You can see that we’ve replaced the individual matches with the ANY selector. Here is the EXPLAIN ANALYZE result of this new query:

GroupAggregate  (cost=20263.11..20267.71 rows=200 width=40) (actual time=5655.332..5656.372 rows=349 loops=1)

The final tally

Let’s compare our EXPLAIN ANALYZE numbers:

Before:

(cost=1164359.95..1164365.25 rows=707 width=36) (actual time=44010.657..44010.940 rows=349 loops=1)

After:

(cost=20263.11..20267.71 rows=200 width=40) (actual time=513.863..514.905 rows=349 loops=1)

So, a ~5x improvement in query cost and an order of magnitude (or more!) improvement in actual time!

Let’s take a look at our Postgres DB CPU utilization before and after this query update was deployed to production:

A big drop in our Postgres DB CPU utilization after deploying this query change

Not bad at all!

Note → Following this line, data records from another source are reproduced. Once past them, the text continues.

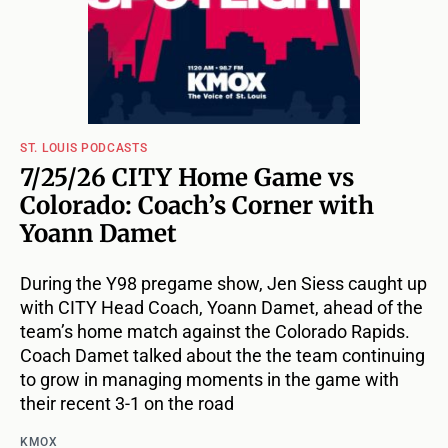
ST. LOUIS PODCASTS
7/25/26 CITY Home Game vs
Colorado: Coach’s Corner with
Yoann Damet
During the Y98 pregame show, Jen Siess caught up
with CITY Head Coach, Yoann Damet, ahead of the
team’s home match against the Colorado Rapids.
Coach Damet talked about the the team continuing
to grow in managing moments in the game with
their recent 3-1 on the road
KMOX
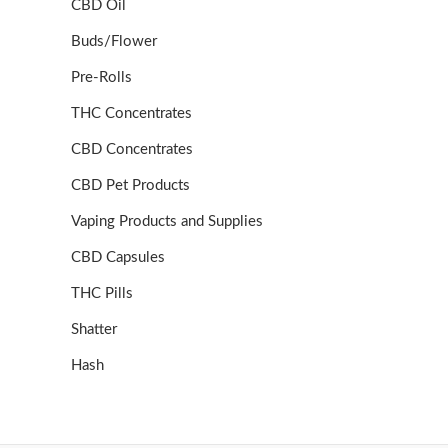
CBD Oil
Buds/Flower
Pre-Rolls
THC Concentrates
CBD Concentrates
CBD Pet Products
Vaping Products and Supplies
CBD Capsules
THC Pills
Shatter
Hash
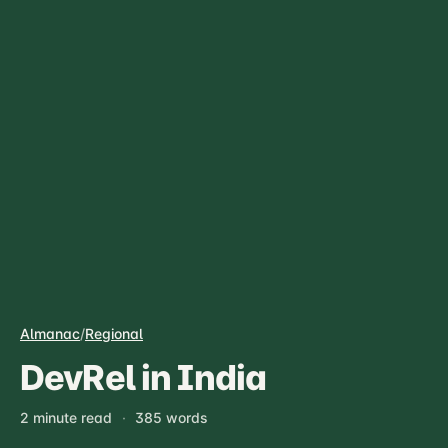
Almanac
/
Regional
DevRel in India
2 minute read
·
385 words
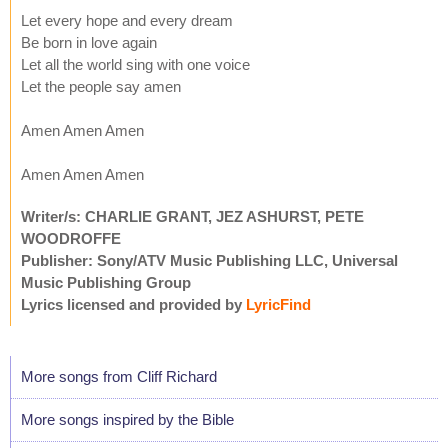
Let every hope and every dream
Be born in love again
Let all the world sing with one voice
Let the people say amen
Amen Amen Amen
Amen Amen Amen
Writer/s: CHARLIE GRANT, JEZ ASHURST, PETE
WOODROFFE
Publisher: Sony/ATV Music Publishing LLC, Universal
Music Publishing Group
Lyrics licensed and provided by
LyricFind
More songs from Cliff Richard
More songs inspired by the Bible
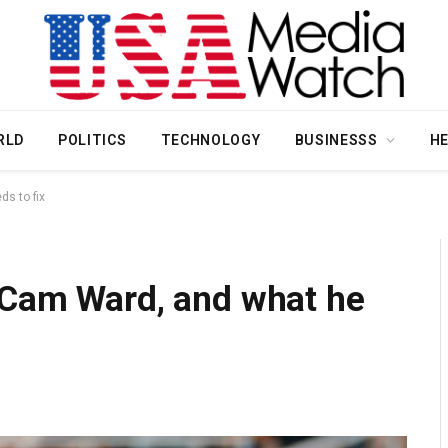
RLD
POLITICS
TECHNOLOGY
BUSINESSS
H
s to fix
 Cam Ward, and what he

We still have room to improve, but the investment in optimizing a single query went a long way.

Tying this back to the user experience

While this write-up has been focused on optimizing a database query, it is ultimately focused on delivering an extremely performant user experience for folks using a smart city kiosk. Improving the performance of our back-end services lowers the time and cost of delivering information frequently to our displays, which in turn creates an even greater sense of immediacy to our IxNTouch and IxNSight products.

One of the biggest differences between hand-held devices and products that integrate with the built environment is the solutions that they replace and/or augment. For smart city kiosks, users expect glanceable, low-latency interactions, and making sure that our back-end can support various permutations of information delivery is essential to a successful platform.